───── THE DATA

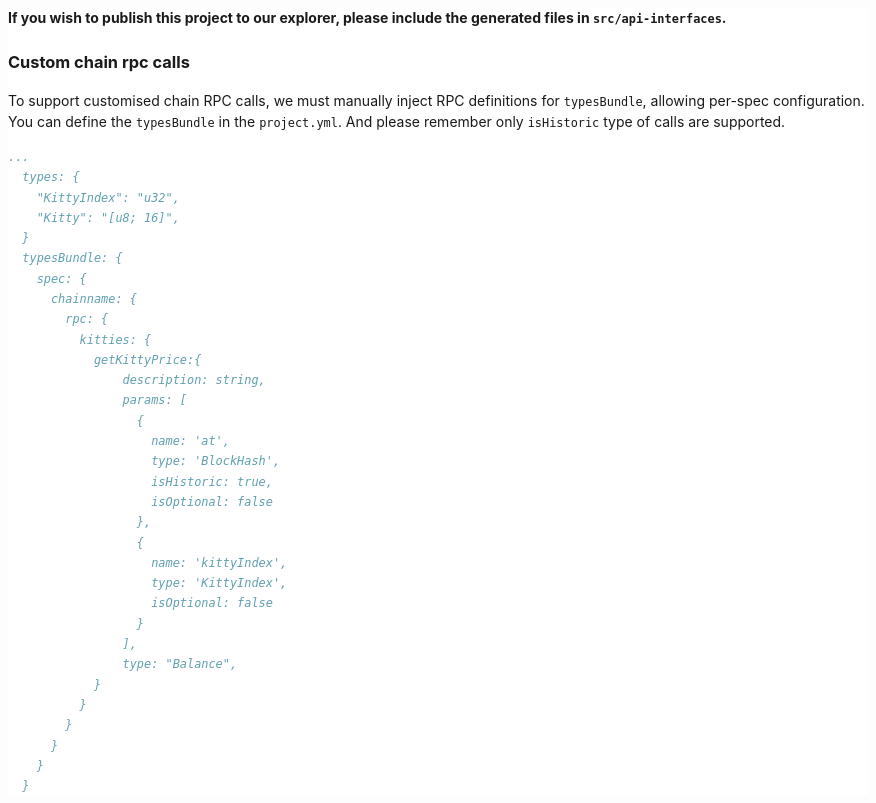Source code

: **If you wish to publish this project to our explorer, please include the generated files in `src/api-interfaces`.**

### Custom chain rpc calls

To support customised chain RPC calls, we must manually inject RPC definitions for `typesBundle`, allowing per-spec configuration. You can define the `typesBundle` in the `project.yml`. And please remember only `isHistoric` type of calls are supported.
```yaml
...
  types: {
    "KittyIndex": "u32",
    "Kitty": "[u8; 16]",
  }
  typesBundle: {
    spec: {
      chainname: {
        rpc: {
          kitties: {
            getKittyPrice:{
                description: string,
                params: [
                  {
                    name: 'at',
                    type: 'BlockHash',
                    isHistoric: true,
                    isOptional: false
                  },
                  {
                    name: 'kittyIndex',
                    type: 'KittyIndex',
                    isOptional: false
                  }
                ],
                type: "Balance",
            }
          }
        }
      }
    }
  }

```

──────────

Only lines with the word "typesBundle" should be collected from the material.

To support customised chain RPC calls, we must manually inject RPC definitions for `typesBundle`, allowing per-spec configuration. You can define the `typesBundle` in the `project.yml`. And please remember only `isHistoric` type of calls are supported.
  typesBundle: {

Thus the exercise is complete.